Disease in three phases

“There are three phases to the frozen shoulder, and the symptoms and treatment options depend on which phase you are in. The first phase is an inflammatory phase, ”says Dr. Camp. That is the painful phase.

The shoulder starts to hurt more and more. The discomfort can also occur at rest and at night, especially if you are lying on the affected arm or if you move your shoulder up or back.

According to the doctor, rest and steroid injections can help at this stage.

For those who want to try out a gentle exercise in the first phase of illness, IQWiG has the following suggestion:

  • Bend forward and hold your arm to a chair or table.
  • Let the aching arm hang and then gently swing it in a circular motion. However, this shouldn't be too uncomfortable.
  • The pendulum movement can also be generated by moving the upper body slightly without using the muscles of the arm.

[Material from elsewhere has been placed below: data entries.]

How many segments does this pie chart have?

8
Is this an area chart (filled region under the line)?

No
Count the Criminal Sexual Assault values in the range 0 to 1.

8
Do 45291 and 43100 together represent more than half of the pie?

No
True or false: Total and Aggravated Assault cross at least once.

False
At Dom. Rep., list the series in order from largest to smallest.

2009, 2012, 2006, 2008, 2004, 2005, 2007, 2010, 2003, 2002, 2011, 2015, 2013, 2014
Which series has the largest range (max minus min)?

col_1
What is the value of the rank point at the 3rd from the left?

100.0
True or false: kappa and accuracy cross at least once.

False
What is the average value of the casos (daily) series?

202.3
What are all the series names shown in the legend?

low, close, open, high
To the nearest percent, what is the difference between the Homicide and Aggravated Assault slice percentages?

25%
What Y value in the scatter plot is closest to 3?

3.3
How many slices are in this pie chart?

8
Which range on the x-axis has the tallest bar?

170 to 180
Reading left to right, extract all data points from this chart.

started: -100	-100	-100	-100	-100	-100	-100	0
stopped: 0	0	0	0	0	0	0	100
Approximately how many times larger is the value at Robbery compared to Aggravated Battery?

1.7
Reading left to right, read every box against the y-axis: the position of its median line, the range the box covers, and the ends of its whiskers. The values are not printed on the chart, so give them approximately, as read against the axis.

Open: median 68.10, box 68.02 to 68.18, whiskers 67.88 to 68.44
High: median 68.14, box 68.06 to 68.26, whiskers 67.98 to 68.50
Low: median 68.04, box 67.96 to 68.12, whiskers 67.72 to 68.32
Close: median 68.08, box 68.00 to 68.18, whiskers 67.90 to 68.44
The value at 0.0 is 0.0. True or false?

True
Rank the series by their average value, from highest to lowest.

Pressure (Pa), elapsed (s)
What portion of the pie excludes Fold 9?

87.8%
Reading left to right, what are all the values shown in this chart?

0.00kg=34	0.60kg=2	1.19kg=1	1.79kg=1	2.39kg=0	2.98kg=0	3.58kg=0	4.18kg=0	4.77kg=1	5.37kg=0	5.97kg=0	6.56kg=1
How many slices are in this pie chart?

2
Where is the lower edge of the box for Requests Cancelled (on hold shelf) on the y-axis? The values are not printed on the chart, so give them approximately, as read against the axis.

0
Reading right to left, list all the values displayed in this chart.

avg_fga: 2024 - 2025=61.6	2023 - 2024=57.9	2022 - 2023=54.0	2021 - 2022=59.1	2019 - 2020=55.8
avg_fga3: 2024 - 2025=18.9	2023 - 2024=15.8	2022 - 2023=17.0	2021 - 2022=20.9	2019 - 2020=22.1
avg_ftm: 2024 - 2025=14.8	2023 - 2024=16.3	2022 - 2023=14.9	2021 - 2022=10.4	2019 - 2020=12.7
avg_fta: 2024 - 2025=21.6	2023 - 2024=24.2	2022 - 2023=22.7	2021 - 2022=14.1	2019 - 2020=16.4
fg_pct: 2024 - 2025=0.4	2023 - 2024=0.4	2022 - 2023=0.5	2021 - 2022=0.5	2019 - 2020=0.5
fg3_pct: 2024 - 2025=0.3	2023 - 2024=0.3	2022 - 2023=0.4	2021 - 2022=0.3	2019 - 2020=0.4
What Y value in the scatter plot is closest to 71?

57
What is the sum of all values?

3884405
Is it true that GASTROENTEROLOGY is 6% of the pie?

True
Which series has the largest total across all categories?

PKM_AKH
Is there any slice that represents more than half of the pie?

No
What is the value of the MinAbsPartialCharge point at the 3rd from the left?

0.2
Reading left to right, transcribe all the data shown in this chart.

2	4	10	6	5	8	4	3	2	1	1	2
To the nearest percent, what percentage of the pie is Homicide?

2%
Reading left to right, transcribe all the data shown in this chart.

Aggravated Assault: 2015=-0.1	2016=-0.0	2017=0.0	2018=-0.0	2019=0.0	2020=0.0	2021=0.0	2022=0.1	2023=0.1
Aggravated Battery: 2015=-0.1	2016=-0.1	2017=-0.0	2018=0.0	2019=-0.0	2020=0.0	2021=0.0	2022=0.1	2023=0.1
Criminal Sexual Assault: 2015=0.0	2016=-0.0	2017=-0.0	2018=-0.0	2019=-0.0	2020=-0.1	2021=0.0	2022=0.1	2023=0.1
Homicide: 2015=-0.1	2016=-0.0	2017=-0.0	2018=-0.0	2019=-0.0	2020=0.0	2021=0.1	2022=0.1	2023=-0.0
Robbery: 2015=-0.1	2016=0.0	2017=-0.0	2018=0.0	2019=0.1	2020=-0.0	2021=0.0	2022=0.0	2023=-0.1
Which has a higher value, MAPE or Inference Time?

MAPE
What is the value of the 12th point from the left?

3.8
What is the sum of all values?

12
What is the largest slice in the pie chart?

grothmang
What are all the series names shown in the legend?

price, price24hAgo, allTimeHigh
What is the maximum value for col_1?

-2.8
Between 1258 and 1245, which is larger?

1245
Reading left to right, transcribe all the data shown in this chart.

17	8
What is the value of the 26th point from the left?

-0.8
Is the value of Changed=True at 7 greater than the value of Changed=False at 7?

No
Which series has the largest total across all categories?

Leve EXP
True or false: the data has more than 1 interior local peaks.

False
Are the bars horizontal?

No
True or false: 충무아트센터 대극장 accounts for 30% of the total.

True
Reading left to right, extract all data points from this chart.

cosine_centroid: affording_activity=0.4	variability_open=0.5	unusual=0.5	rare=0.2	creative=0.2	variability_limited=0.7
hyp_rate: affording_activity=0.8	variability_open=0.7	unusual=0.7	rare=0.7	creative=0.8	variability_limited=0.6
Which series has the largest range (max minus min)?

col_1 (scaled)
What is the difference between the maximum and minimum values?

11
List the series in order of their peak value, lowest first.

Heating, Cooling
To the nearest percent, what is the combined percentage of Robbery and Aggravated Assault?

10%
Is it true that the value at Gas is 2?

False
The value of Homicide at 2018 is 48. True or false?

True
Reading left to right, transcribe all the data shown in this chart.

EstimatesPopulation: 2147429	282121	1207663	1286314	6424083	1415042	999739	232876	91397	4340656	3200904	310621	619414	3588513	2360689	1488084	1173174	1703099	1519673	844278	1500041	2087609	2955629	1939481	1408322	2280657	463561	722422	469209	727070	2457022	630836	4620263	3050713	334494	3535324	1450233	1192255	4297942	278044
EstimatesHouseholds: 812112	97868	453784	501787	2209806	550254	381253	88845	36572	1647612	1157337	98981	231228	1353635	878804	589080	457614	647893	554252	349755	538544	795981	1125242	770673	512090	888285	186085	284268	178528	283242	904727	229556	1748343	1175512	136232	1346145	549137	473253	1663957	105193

Complaints can last for months

In the second phase of the disease, the shoulder gradually “freezes”. The mobility decreases, the pain subsides. Due to the restricted movement, the shoulder muscles often lose a little. According to Dr. Camp works well during this phase of physiotherapy.

The third phase ... "... is what we call thawing, which means that it finally begins to relax, relax, and move again," said Dr. Camp.

The symptoms often improve significantly within a few months. It can take longer until the shoulder is as flexible or almost as flexible as before.

If the symptoms don't go away in six to 12 months, surgery can be considered, the Mayo Clinic post said.

According to the IQWiG, such interventions have not been shown to help better than conservative treatment with cortisone and physiotherapy. Since there are various risks of surgery and anesthesia, it makes sense to carefully consider the decision for an intervention. (ad)

Author and source information

This text corresponds to the specifications of the medical literature, medical guidelines and current studies and has been checked by medical doctors.

Swell:

  • Mayo Clinic: Mayo Clinic Minute: Helpful tips for a frozen shoulder, (accessed: January 15, 2020), Mayo Clinic
  • Institute for Quality and Efficiency in Health Care (IQWiG): Shoulder stiffness, (accessed: January 15, 2020), gesundheitsinformation.de
  • Institute for Quality and Efficiency in Health Care (IQWiG): What helps with shoulder stiffness ?, (accessed: January 15, 2020), gesundheitsinformation.de


Video: Frozen Shoulder Stretches u0026 Exercises - Ask Doctor Jo (January 2022).